***** DATASET RECORDS *****

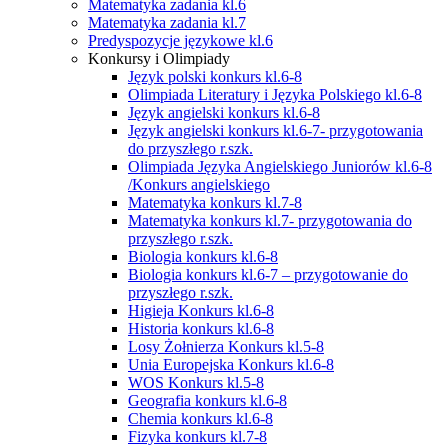
Matematyka zadania kl.6
Matematyka zadania kl.7
Predyspozycje językowe kl.6
Konkursy i Olimpiady
Język polski konkurs kl.6-8
Olimpiada Literatury i Języka Polskiego kl.6-8
Język angielski konkurs kl.6-8
Język angielski konkurs kl.6-7- przygotowania
do przyszłego r.szk.
Olimpiada Języka Angielskiego Juniorów kl.6-8
/Konkurs angielskiego
Matematyka konkurs kl.7-8
Matematyka konkurs kl.7- przygotowania do
przyszłego r.szk.
Biologia konkurs kl.6-8
Biologia konkurs kl.6-7 – przygotowanie do
przyszłego r.szk.
Higieja Konkurs kl.6-8
Historia konkurs kl.6-8
Losy Żołnierza Konkurs kl.5-8
Unia Europejska Konkurs kl.6-8
WOS Konkurs kl.5-8
Geografia konkurs kl.6-8
Chemia konkurs kl.6-8
Fizyka konkurs kl.7-8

*****

TASK INSTRUCTIONS: Without including any picture, set down the listing above exactly as it appears.

RESULT FOR THIS EXERCISE:
Matematyka zadania kl.6
Matematyka zadania kl.7
Predyspozycje językowe kl.6
Konkursy i Olimpiady
Język polski konkurs kl.6-8
Olimpiada Literatury i Języka Polskiego kl.6-8
Język angielski konkurs kl.6-8
Język angielski konkurs kl.6-7- przygotowania
do przyszłego r.szk.
Olimpiada Języka Angielskiego Juniorów kl.6-8
/Konkurs angielskiego
Matematyka konkurs kl.7-8
Matematyka konkurs kl.7- przygotowania do
przyszłego r.szk.
Biologia konkurs kl.6-8
Biologia konkurs kl.6-7 – przygotowanie do
przyszłego r.szk.
Higieja Konkurs kl.6-8
Historia konkurs kl.6-8
Losy Żołnierza Konkurs kl.5-8
Unia Europejska Konkurs kl.6-8
WOS Konkurs kl.5-8
Geografia konkurs kl.6-8
Chemia konkurs kl.6-8
Fizyka konkurs kl.7-8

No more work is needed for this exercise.